Please print out the entries below unchanged and skip the images.

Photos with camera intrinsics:
== Segment start ==
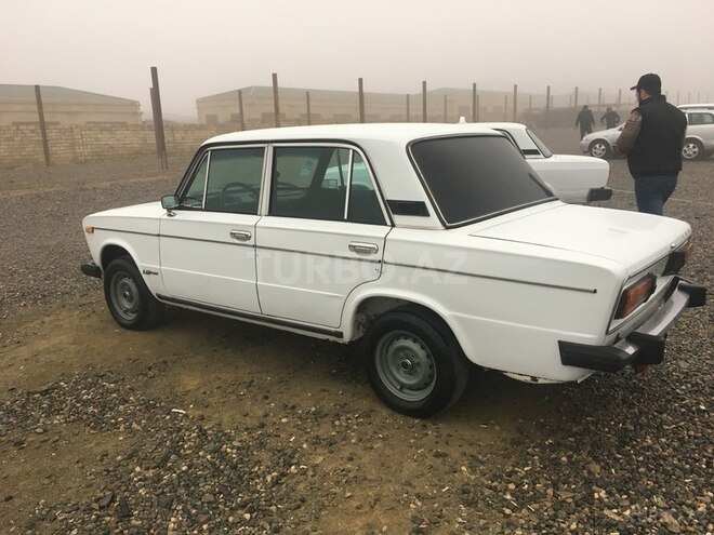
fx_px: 598
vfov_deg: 48.2
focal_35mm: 29
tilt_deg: -12.3
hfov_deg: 61.7
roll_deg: +2.0
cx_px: 357
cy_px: 268
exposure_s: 1/33
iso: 25
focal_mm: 4.15
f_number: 2.2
== Segment end ==
■ **Problem solution**
fx_px: 598
vfov_deg: 48.2
focal_35mm: 29
tilt_deg: -12.3
hfov_deg: 61.7
roll_deg: +2.0
cx_px: 357
cy_px: 268
exposure_s: 1/33
iso: 25
focal_mm: 4.15
f_number: 2.2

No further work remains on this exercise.